— What you will do —
In the entries below, find the lines that contain the word "with" and copy them.

— The data —
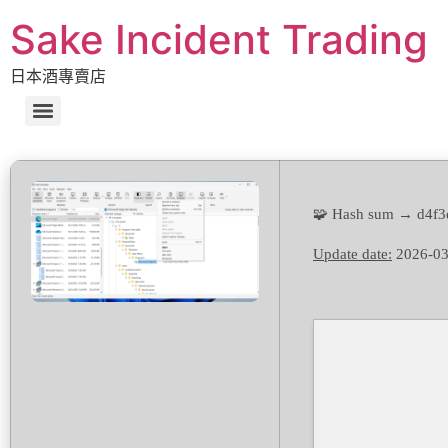
Sake Incident Trading
日本酒專賣店
🧩 Hash sum → d4f3
Update date:
2026-03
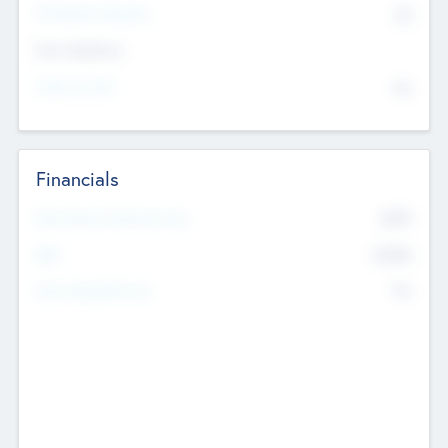
P/E Based Valuation
$0
Exit Intentions
Intend to Exit
No
Financials
2019
Most Recent Financial Year
$458
EBIT
K
No
Generating Revenue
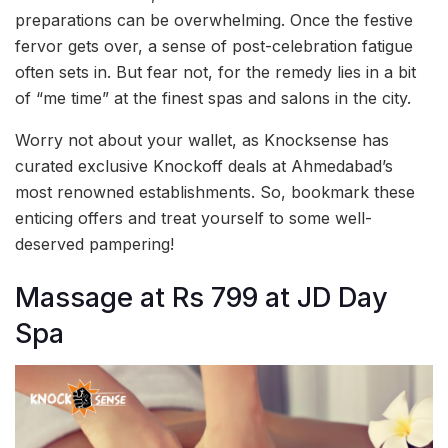
preparations can be overwhelming. Once the festive
fervor gets over, a sense of post-celebration fatigue
often sets in. But fear not, for the remedy lies in a bit
of “me time” at the finest spas and salons in the city.
Worry not about your wallet, as Knocksense has
curated exclusive Knockoff deals at Ahmedabad’s
most renowned establishments. So, bookmark these
enticing offers and treat yourself to some well-
deserved pampering!
Massage at Rs 799 at JD Day
Spa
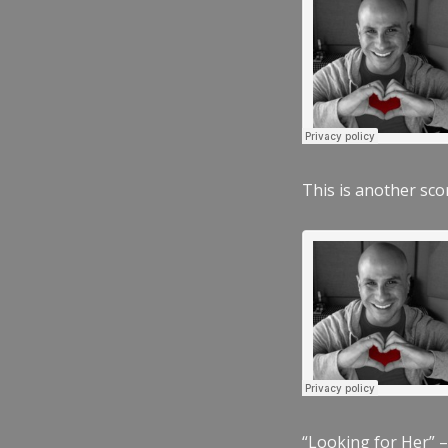
This is another scor
“Looking for Her” –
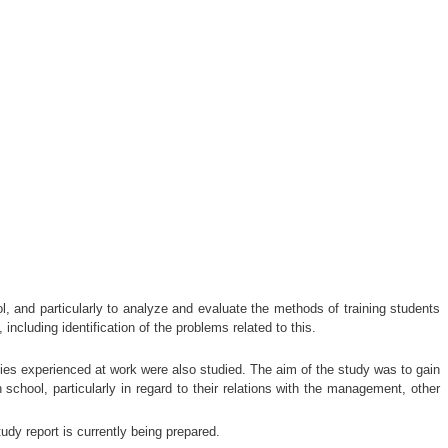
l, and particularly to analyze and evaluate the methods of training students
ncluding identification of the problems related to this.
lties experienced at work were also studied. The aim of the study was to gain
 school, particularly in regard to their relations with the management, other
dy report is currently being prepared.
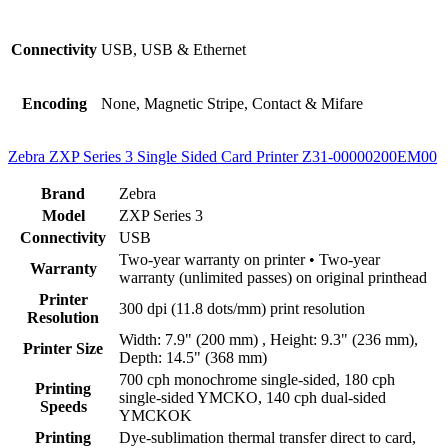
Connectivity
USB, USB & Ethernet
Encoding
None, Magnetic Stripe, Contact & Mifare
Zebra ZXP Series 3 Single Sided Card Printer Z31-00000200EM00
Brand
Zebra
Model
ZXP Series 3
Connectivity
USB
Two-year warranty on printer • Two-year
Warranty
warranty (unlimited passes) on original printhead
Printer
300 dpi (11.8 dots/mm) print resolution
Resolution
Width: 7.9" (200 mm) , Height: 9.3" (236 mm),
Printer Size
Depth: 14.5" (368 mm)
700 cph monochrome single-sided, 180 cph
Printing
single-sided YMCKO, 140 cph dual-sided
Speeds
YMCKOK
Printing
Dye-sublimation thermal transfer direct to card,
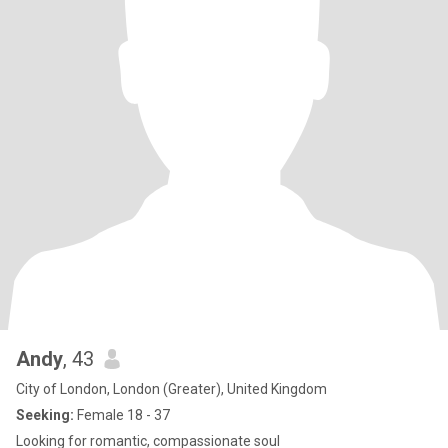
Andy
, 43
City of London, London (Greater), United Kingdom
Seeking:
Female 18 - 37
Looking for romantic, compassionate soul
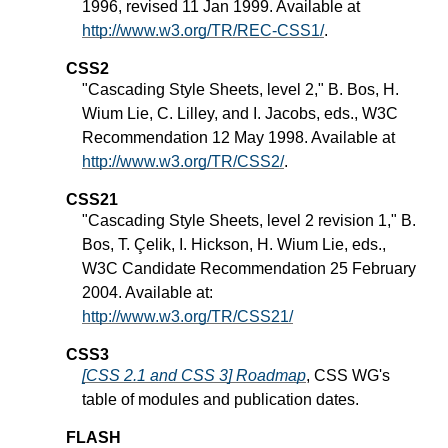
1996, revised 11 Jan 1999. Available at
http://www.w3.org/TR/REC-CSS1/
.
CSS2
"Cascading Style Sheets, level 2," B. Bos, H.
Wium Lie, C. Lilley, and I. Jacobs, eds., W3C
Recommendation 12 May 1998. Available at
http://www.w3.org/TR/CSS2/
.
CSS21
"Cascading Style Sheets, level 2 revision 1," B.
Bos, T. Çelik, I. Hickson, H. Wium Lie, eds.,
W3C Candidate Recommendation 25 February
2004. Available at:
http://www.w3.org/TR/CSS21/
CSS3
[CSS 2.1 and CSS 3] Roadmap
, CSS WG's
table of modules and publication dates.
FLASH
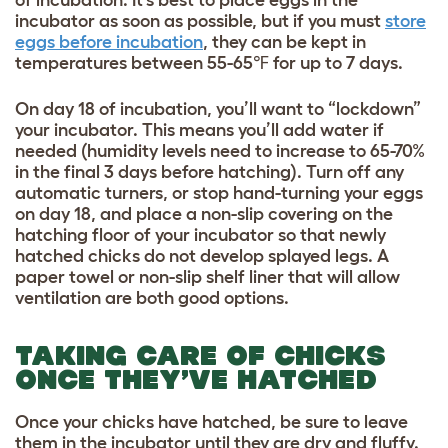
of incubation. It’s best to place eggs in the
incubator as soon as possible, but if you must
store
eggs before incubation
, they can be kept in
temperatures between 55-65℉ for up to 7 days.
On day 18 of incubation, you’ll want to “lockdown”
your incubator. This means you’ll add water if
needed (humidity levels need to increase to 65-70%
in the final 3 days before hatching). Turn off any
automatic turners, or stop hand-turning your eggs
on day 18, and place a non-slip covering on the
hatching floor of your incubator so that newly
hatched chicks do not develop splayed legs. A
paper towel or non-slip shelf liner that will allow
ventilation are both good options.
TAKING CARE OF CHICKS
ONCE THEY’VE HATCHED
Once your chicks have hatched, be sure to leave
them in the incubator until they are dry and fluffy.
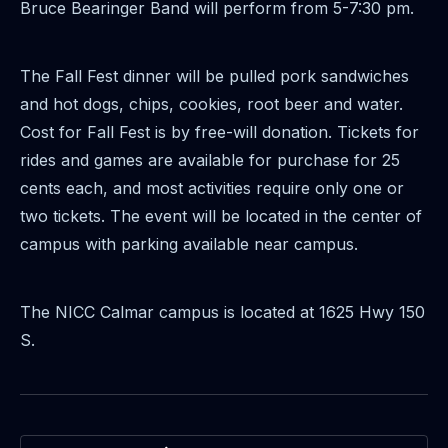
Bruce Bearinger Band will perform from 5-7:30 pm.
The Fall Fest dinner will be pulled pork sandwiches
and hot dogs, chips, cookies, root beer and
water.
Cost for Fall Fest is by free-will donation. Tickets for
rides and games are available for
purchase for 25
cents each, and most activities require only one or
two tickets. The event will be
located in the center of
campus with parking available near campus.
The NICC Calmar campus is located at 1625 Hwy 150
S.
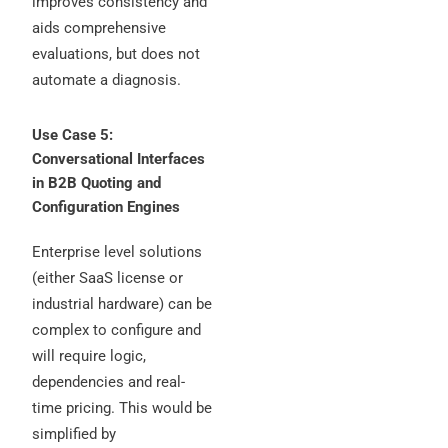
improves consistency and
aids comprehensive
evaluations, but does not
automate a diagnosis.
Use Case 5:
Conversational Interfaces
in B2B Quoting and
Configuration Engines
Enterprise level solutions
(either SaaS license or
industrial hardware) can be
complex to configure and
will require logic,
dependencies and real-
time pricing. This would be
simplified by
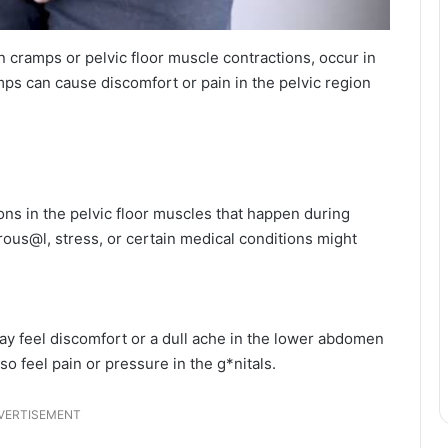
cramps or pelvic floor muscle contractions, occur in
ps can cause discomfort or pain in the pelvic region
ns in the pelvic floor muscles that happen during
rous@l, stress, or certain medical conditions might
ay feel discomfort or a dull ache in the lower abdomen
o feel pain or pressure in the g*nitals.
VERTISEMENT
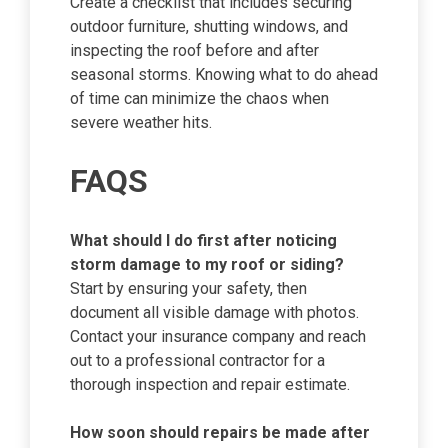
Create a checklist that includes securing
outdoor furniture, shutting windows, and
inspecting the roof before and after
seasonal storms. Knowing what to do ahead
of time can minimize the chaos when
severe weather hits.
FAQS
What should I do first after noticing
storm damage to my roof or siding?
Start by ensuring your safety, then
document all visible damage with photos.
Contact your insurance company and reach
out to a professional contractor for a
thorough inspection and repair estimate.
How soon should repairs be made after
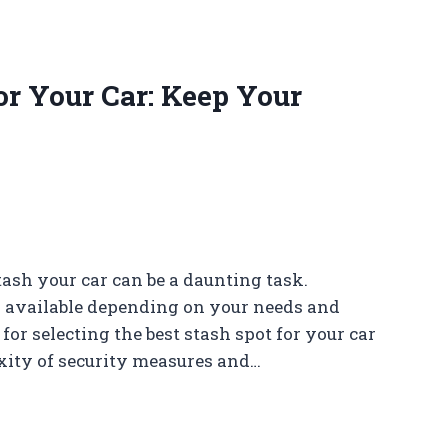
or Your Car: Keep Your
tash your car can be a daunting task.
ns available depending on your needs and
s for selecting the best stash spot for your car
exity of security measures and…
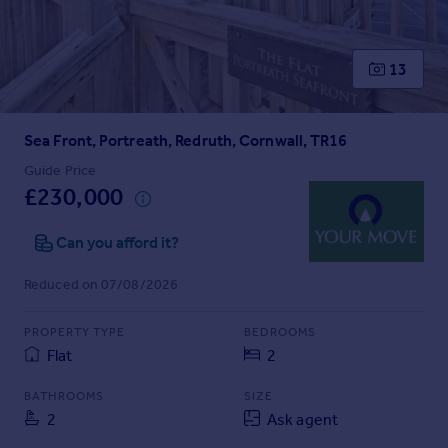
Prices
Sold house prices
Property valuation
13
Instant online valuation
Sea Front, Portreath, Redruth, Cornwall, TR16
Mortgages
Get started
Guide Price
£230,000
Get a Mortgage in Principle
Check your affordability
Can you afford it?
Remortgage Calculator
Mortgage guides
Reduced on 07/08/2026
Find
PROPERTY TYPE
BEDROOMS
Agent
Flat
2
Find estate agent
BATHROOMS
SIZE
2
Ask agent
Commercial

— Result below —
 school, particularly in regard to their relations with the management, other
campus with parking available near campus.
document all visible damage with photos.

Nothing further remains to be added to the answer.